Die Stiftung, die 1993 vom ehemaligen Bundeskanzler Helmut Schmidt und anderen gegründet wurde, ehrt Persönlichkeiten, die sich für demokratische Werte einsetzen. Grönemeyer hat sich in den vergangenen Jahren vor allem durch seine klare Haltung gegen rechtsextreme Strömungen einen Namen gemacht.
2024 forderte er vor den Wahlen eine "Brandmauer gegen Rechts". Bei einem Konzert in Dortmund bezeichnete er Andersdenkende als "rechte Ratten" und warnte, die deutsche Demokratie stehe vor einer schweren Bedrohung. Die Lage sei "fünf Minuten vor zwölf", die Demokratie werde "heftig angegriffen".
Der Musiker setzt sich zudem öffentlich für progressive Politik ein, darunter feministische Initiativen und die Rechte von Migrantinnen und Migranten. Sein Engagement macht ihn zu einer prägenden Stimme für eine offene Gesellschaft und soziale Gerechtigkeit.

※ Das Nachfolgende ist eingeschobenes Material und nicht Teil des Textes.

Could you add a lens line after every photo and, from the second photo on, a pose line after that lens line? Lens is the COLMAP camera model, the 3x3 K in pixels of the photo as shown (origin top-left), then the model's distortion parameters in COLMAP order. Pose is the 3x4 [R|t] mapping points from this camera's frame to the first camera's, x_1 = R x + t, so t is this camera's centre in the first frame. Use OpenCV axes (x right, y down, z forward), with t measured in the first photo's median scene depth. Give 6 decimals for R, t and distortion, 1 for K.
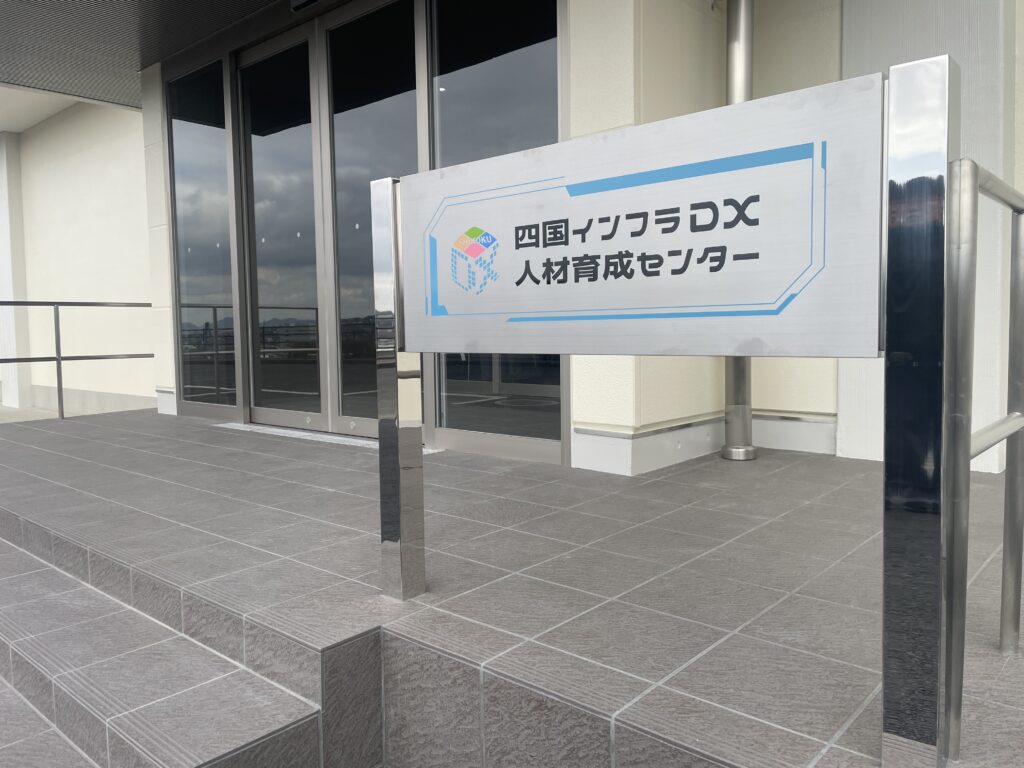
lens RADIAL K [[763.5, 0, 511.0], [0, 763.5, 371.4], [0, 0, 1]] dist [0.102711, -0.135409]
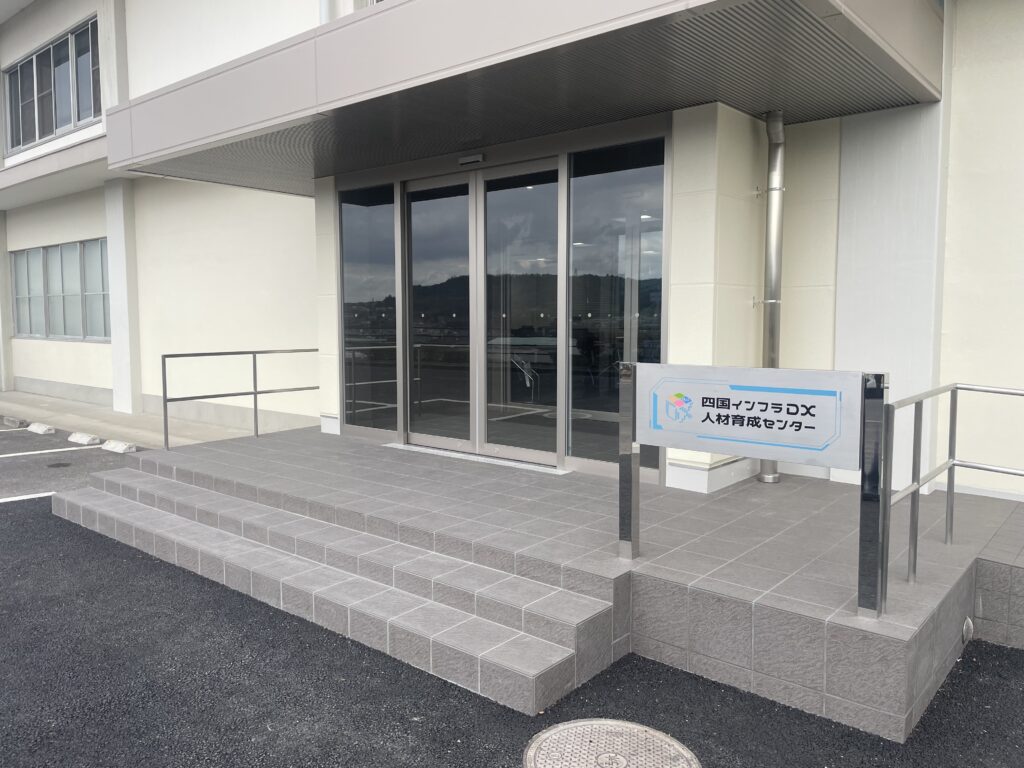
lens RADIAL K [[764.8, 0, 507.7], [0, 764.8, 374.8], [0, 0, 1]] dist [0.103423, -0.135141]
pose [[0.999677, 0.013474, 0.021567, -0.647480], [-0.013888, 0.999719, 0.019196, -0.300038], [-0.021302, -0.019490, 0.999583, -1.333736]]
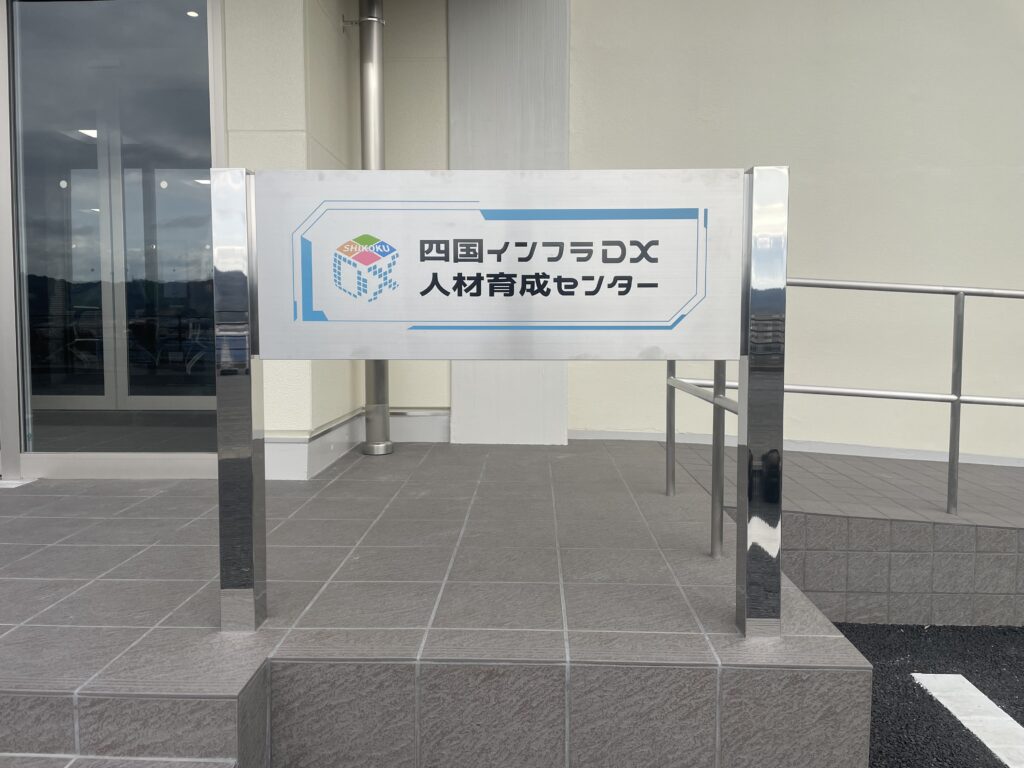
lens RADIAL K [[763.5, 0, 511.0], [0, 763.5, 371.4], [0, 0, 1]] dist [0.102711, -0.135409]
pose [[0.764029, -0.021146, 0.644835, -0.601404], [0.022899, 0.999722, 0.005653, -0.010930], [-0.644775, 0.010447, 0.764301, 0.116118]]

Viele sehen in ihm ein Vorbild für bürgerschaftliches Engagement.
Der Preis unterstreicht Grönemeyers doppelte Rolle als Künstler und Verfechter demokratischer Grundwerte. Seine politischen Stellungnahmen und sein öffentlicher Einfluss halten die Debatte über rechtsextreme Tendenzen in der Gesellschaft präsent. Die Entscheidung der Stiftung betont die Bedeutung von Kulturschaffenden bei der Verteidigung zivilgesellschaftlicher Werte.